→ About this exercise
Pull out each line in the listing below that contains the word "series".

(Dataset entries)
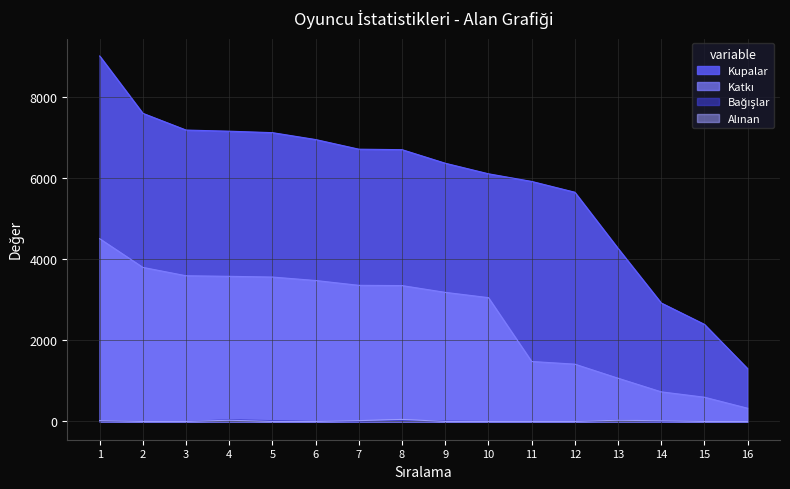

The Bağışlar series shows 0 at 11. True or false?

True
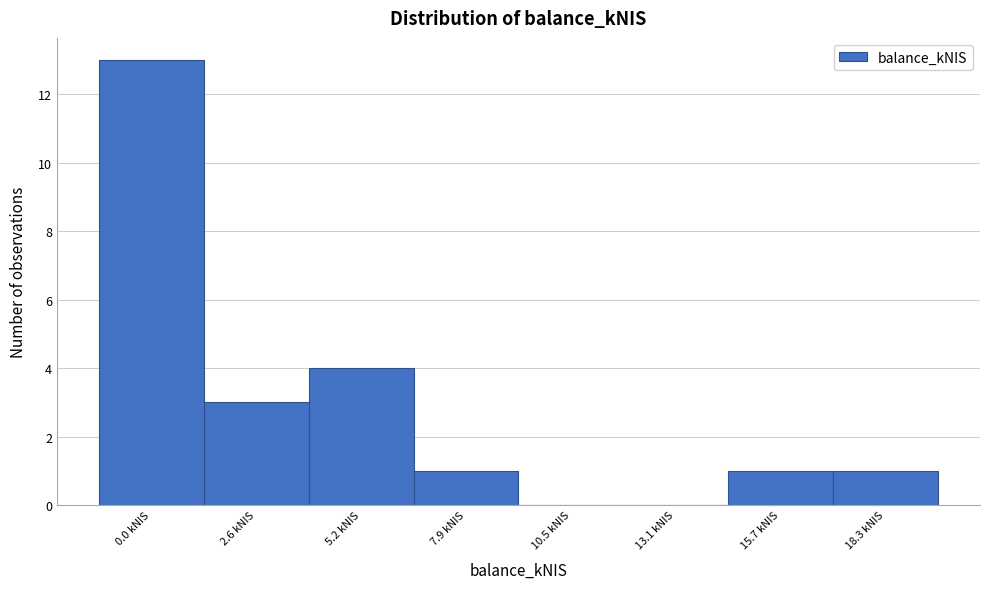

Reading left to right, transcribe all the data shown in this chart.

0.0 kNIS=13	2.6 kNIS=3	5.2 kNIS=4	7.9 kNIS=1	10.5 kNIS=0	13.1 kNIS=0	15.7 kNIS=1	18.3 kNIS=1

→ The completed task
The Bağışlar series shows 0 at 11. True or false?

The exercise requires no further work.